Öztrak, açıklamalarının ardından basın mensuplarının sorularını yanıtladı. Kongre süreci ile ilgili soru üzerine Öztrak, şunları söyledi:

“Bütün partilerde olduğu kadar, bizde de kongre süreçlerinde istenmeyen manzaralarla karşılaşabiliyoruz. Bunlar hakkında da gerekli incelemeleri yapıyoruz. Ama, öyle görünüyor ki bu soruyu soranlar, uygar tartışmaları da kavga diye sınıflandırıyorlar. Kongrelerdeki her demokratik tartışmayı, her kongrede kavga var diye sunmanın ve sormanın da neye hizmet ettiğini dinleyenlerin takdirine bırakıyoruz. Bu soruyu soranların bugüne kadar Erdoğan’a; bakanlar kurulunda çıkan kavgaları, tekme-tokat iddialarını, Cumhur İttifakı partilerinin kongrelerinde uçan sandalyeleri sorup sormadığını da doğrusu merak ediyoruz.”

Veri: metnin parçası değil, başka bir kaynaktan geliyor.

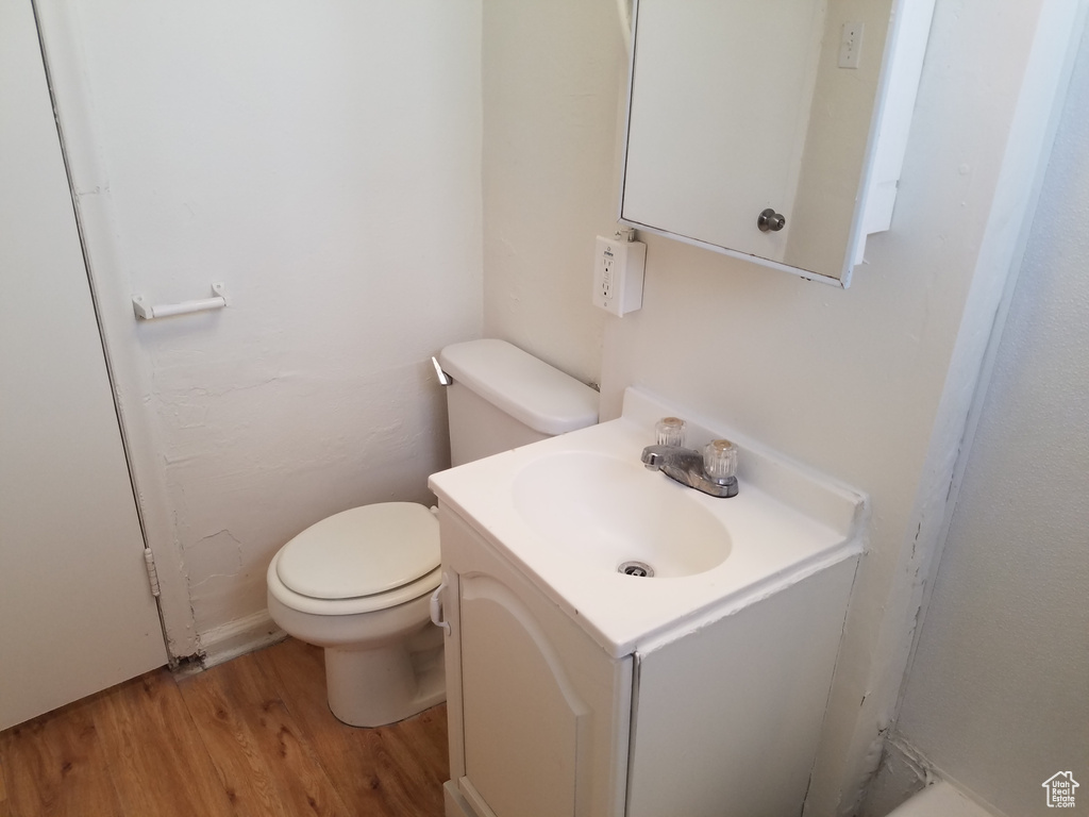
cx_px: 544
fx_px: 818
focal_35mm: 26
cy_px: 408
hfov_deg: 67.3
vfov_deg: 53.1
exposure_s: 1/60
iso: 80
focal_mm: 4.2
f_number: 1.7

MHP Genel Başkanı Devlet Bahçeli’nin, eski İçişleri Bakanı Süleyman Soylu ile ilgili destek açıklamalarının anımsatılması üzerine Öztrak, şunları söyledi:

“Vefayla, siyasi ahlakla bunun ne alakası var? Bu kişiyi tutuklayan İçişleri Bakanlığı. Siyasi ahlak, bir suç söz konusuysa o suçun üstüne amasız, fakatsız gitmeyi gerektirir. Kendi ittifaklarının İçişleri Bakanı bu soruşturmayı yürütüyor. Şimdi bu soruşturma süreci devam ederken Bahçeli’nin, ‘Soylu’nun arkasındayız’ açıklaması manidardır. Bu, aynı zamanda soruşturmaya müdahale anlamına gelir. Diğer taraftan yerel seçimlerde iş birliği tartışılırken, MHP’den gelen bu açıklama AK Parti Genel Başkanı’nı yargıya müdahaleye davet olarak da okunabilir. Kaldı ki; Bahçeli’nin mafya yapıları ile münasebetleri fotoğraf albümler ile ortadadır, sakladığı bir husus da değildir.”